How To Raise Money For Your Business Startup

A recent study shows that more than 94 percent of businesses fail in their first year. The most common reason for this is the lack of funding. For your startup to grow into a revenue-generating business, it requires fuel named capital.

Here are some funding options for your business startup:

Bootstrapping

Self-funding is a very effective way of getting your business off the ground, especially if you can afford it. First-time businesspersons usually have a hard time finding capital without showing some traction. You can ask your family to contribute to your funds or use your own savings.

This funding option is easier because it has fewer formalities and people that know you are flexible when it comes to interest rates. Therefore, bootstrapping should be your first option for capital because of its benefits.

If your business needs a lot of money from the start, this might not be a good option.

Crowdfunding

Crowdfunding is the easiest way to fund your startup and it has gained a lot of popularity in the recent past. It is like asking for a contribution or loan from more than one person at a single time. You need to put up a detailed description of your startup on a crowdfunding platform of your choice and mention your goals as well as how much funding you need.

Anyone who wants to fund your business makes a pledge with a promise of giving a donation or pre-buying a product. Crowdfunding is a great option for financing because it also captures people’s attention, helping in marketing.
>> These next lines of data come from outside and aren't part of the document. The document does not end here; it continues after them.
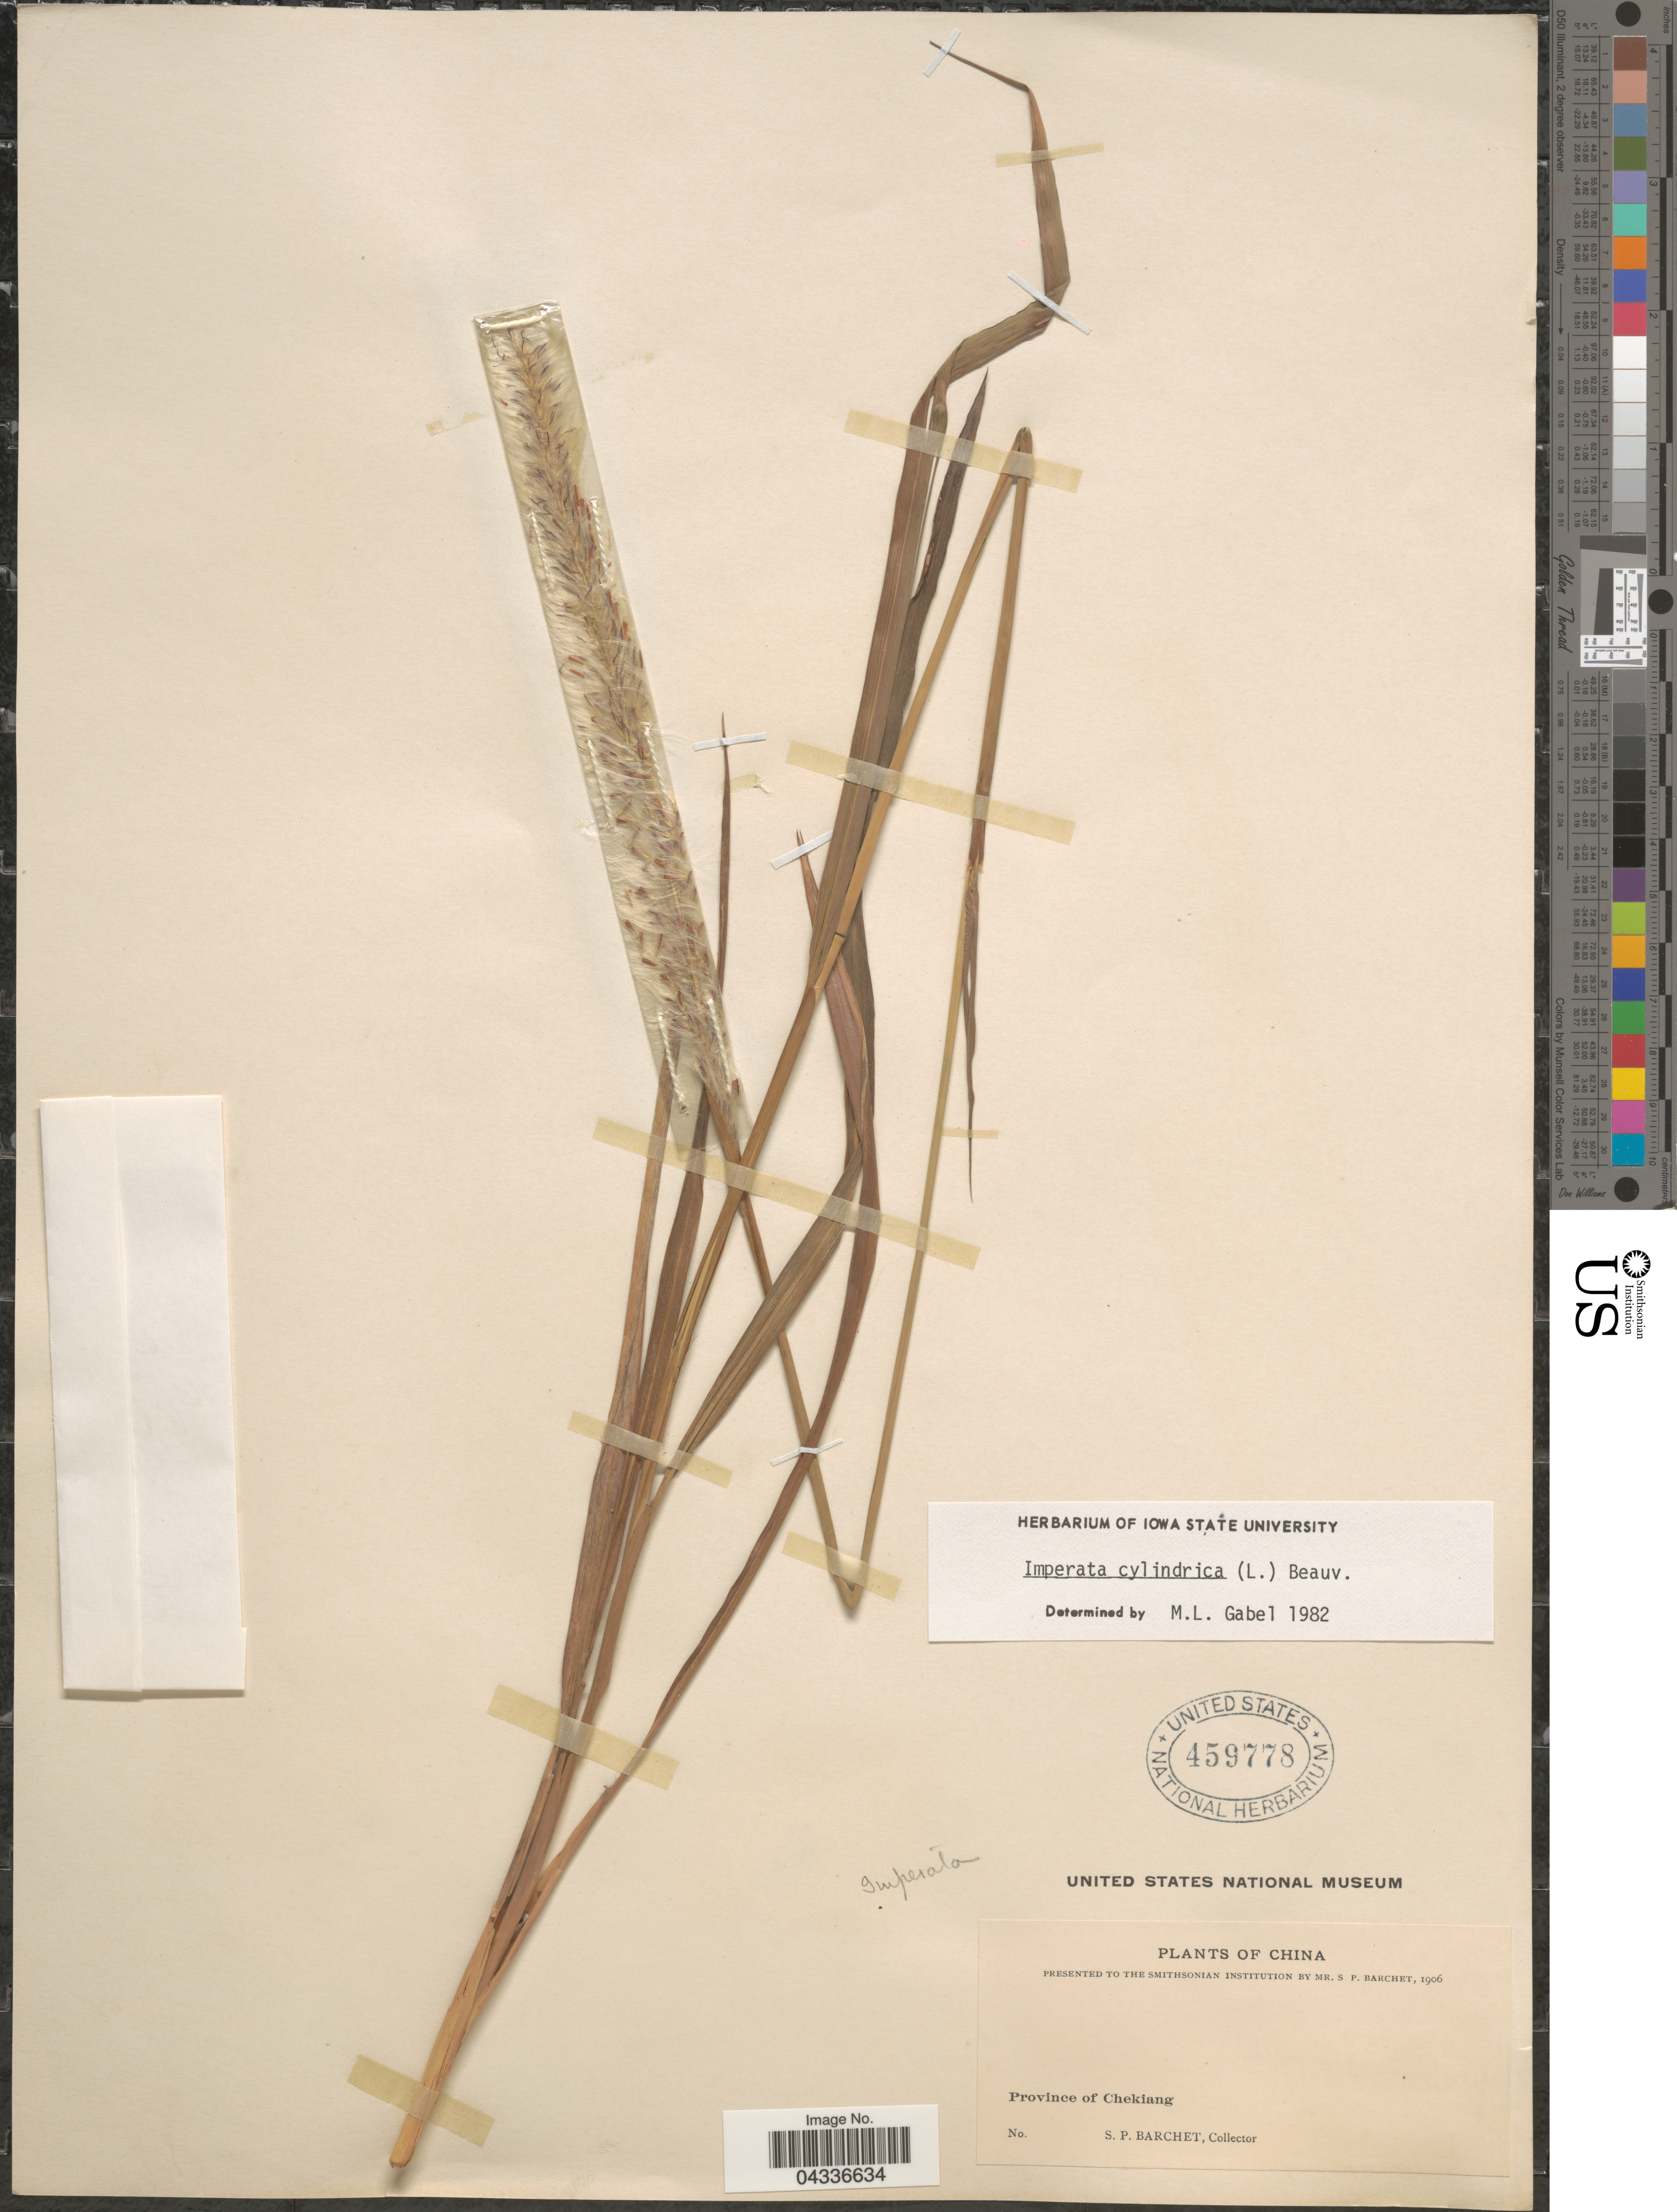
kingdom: Plantae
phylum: Tracheophyta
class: Liliopsida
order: Poales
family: Poaceae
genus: Imperata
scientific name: Imperata cylindrica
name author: (L.) P. Beauv.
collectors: S. P. Barchet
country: China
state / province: Zhejiang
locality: Province of Chekiang.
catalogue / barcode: US 459778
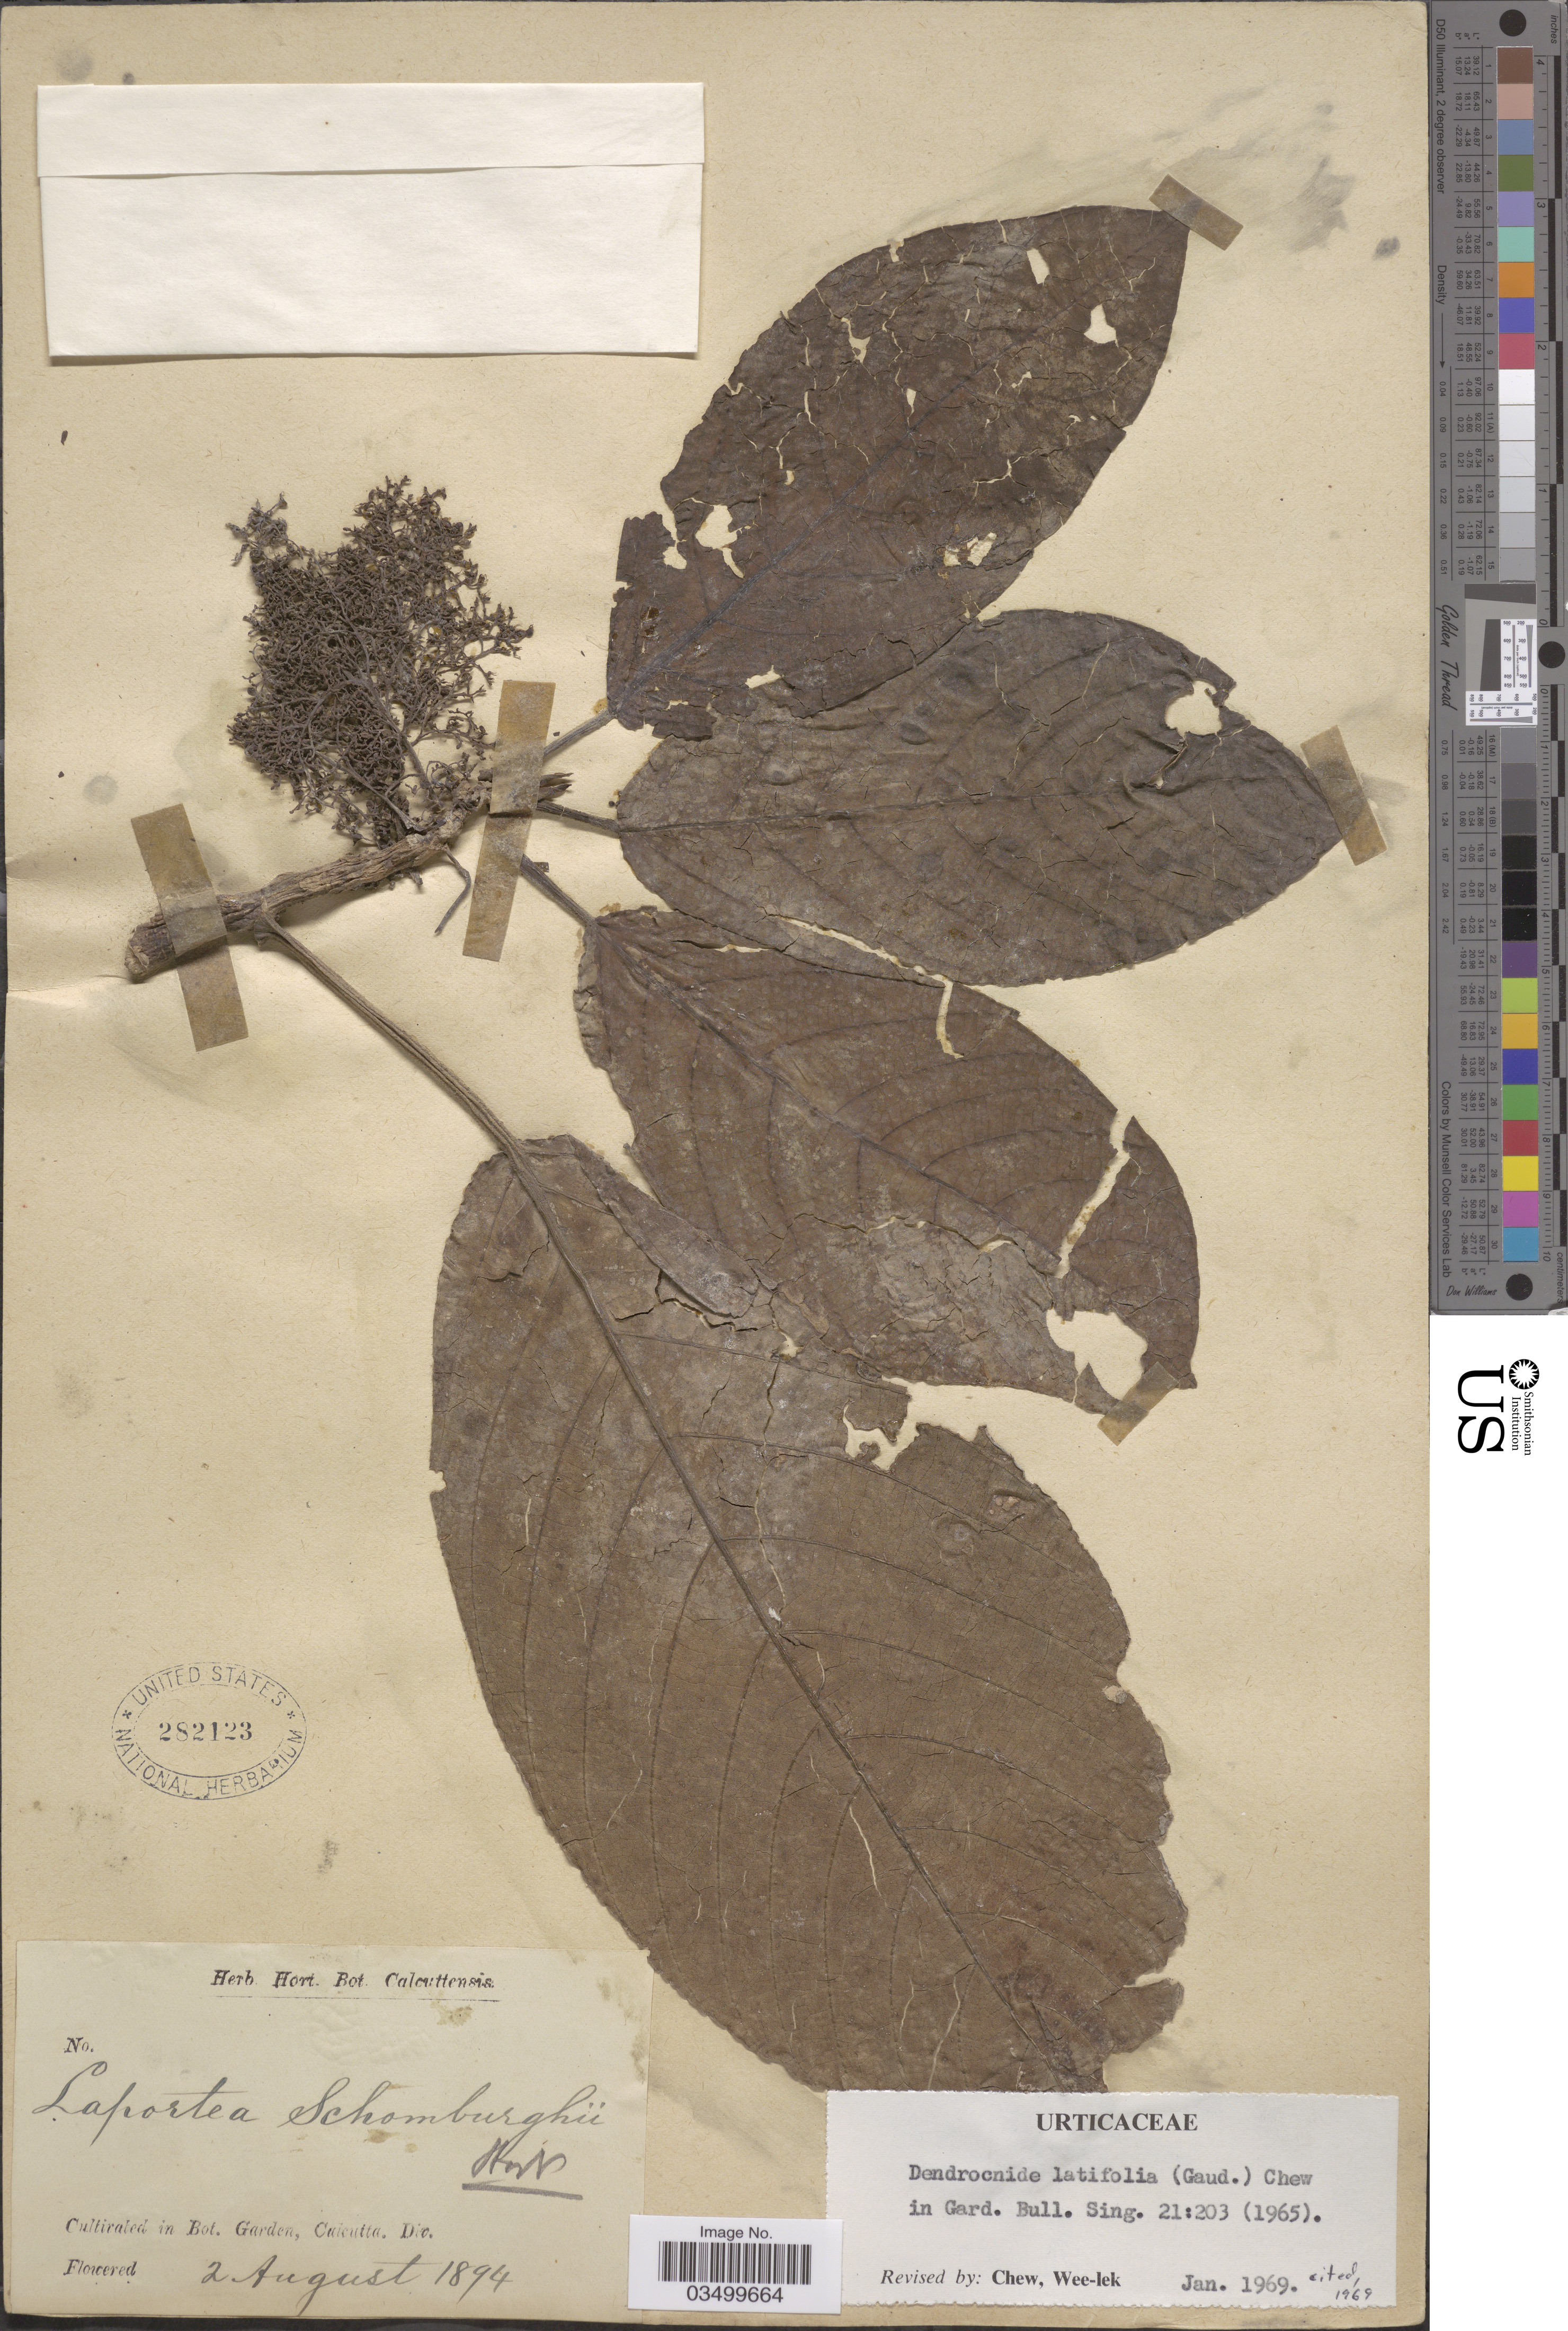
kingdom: Plantae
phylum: Tracheophyta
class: Magnoliopsida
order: Rosales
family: Urticaceae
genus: Dendrocnide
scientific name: Dendrocnide latifolia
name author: (Gaudich.) Chew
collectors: ex Herb. Hort. Bot. Calcuttensis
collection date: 1894-08-02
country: India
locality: Bot. Garden, Calcutta, Div.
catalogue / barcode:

It also cuts out brokers and professional investors by putting your funding needs in the hands of ordinary people.

Angel investment

Angel investors are people with extra cash and an interest for investing in startups. They work in networks to screen any proposals before they invest. Aside from giving capital, they can also offer mentoring advice.

Angel investors have helped in the startup of many big companies, including Yahoo and Google. They usually expect up to 30 percent equity and they take huge risks expecting higher returns.

Venture capitalists

Venture capitalists are professionally managed funders who invest in startups that have a huge potential. They often invest against equity and make their exit when there is an acquisition or IPO. A venture capital investment is also ideal for small businesses that are not startups and are already generating revenue.

However, venture capitalists have a few downsides, including a short leash when it comes to company loyalty. They also seek to recover their investments between three to five years. If your product takes longer than that to get into the market, a venture capitalist might lose interest in your business.

Business incubators and accelerators

If your business is in its early stages, you should consider business incubator and accelerator programs. They are found in almost any city and assist hundreds of businesses annually. Although both terms are used interchangeably, there are some fundamental differences between them.

Incubators nurture a business and help it to walk while accelerators enable it to take giant leaps. The programs, which usually run for about 4 to 8 months require commitment from you as the business owner.

On these platforms, you will be able to make connections with investors, mentors, as well as other startups.

If you want your startup to grow very fast, you need outside capital sources. If you self-fund and remain without capital for a long time, you will not be able to take advantage of some opportunities in the market. As a smart business owner, you need to ask yourself how much capital you need.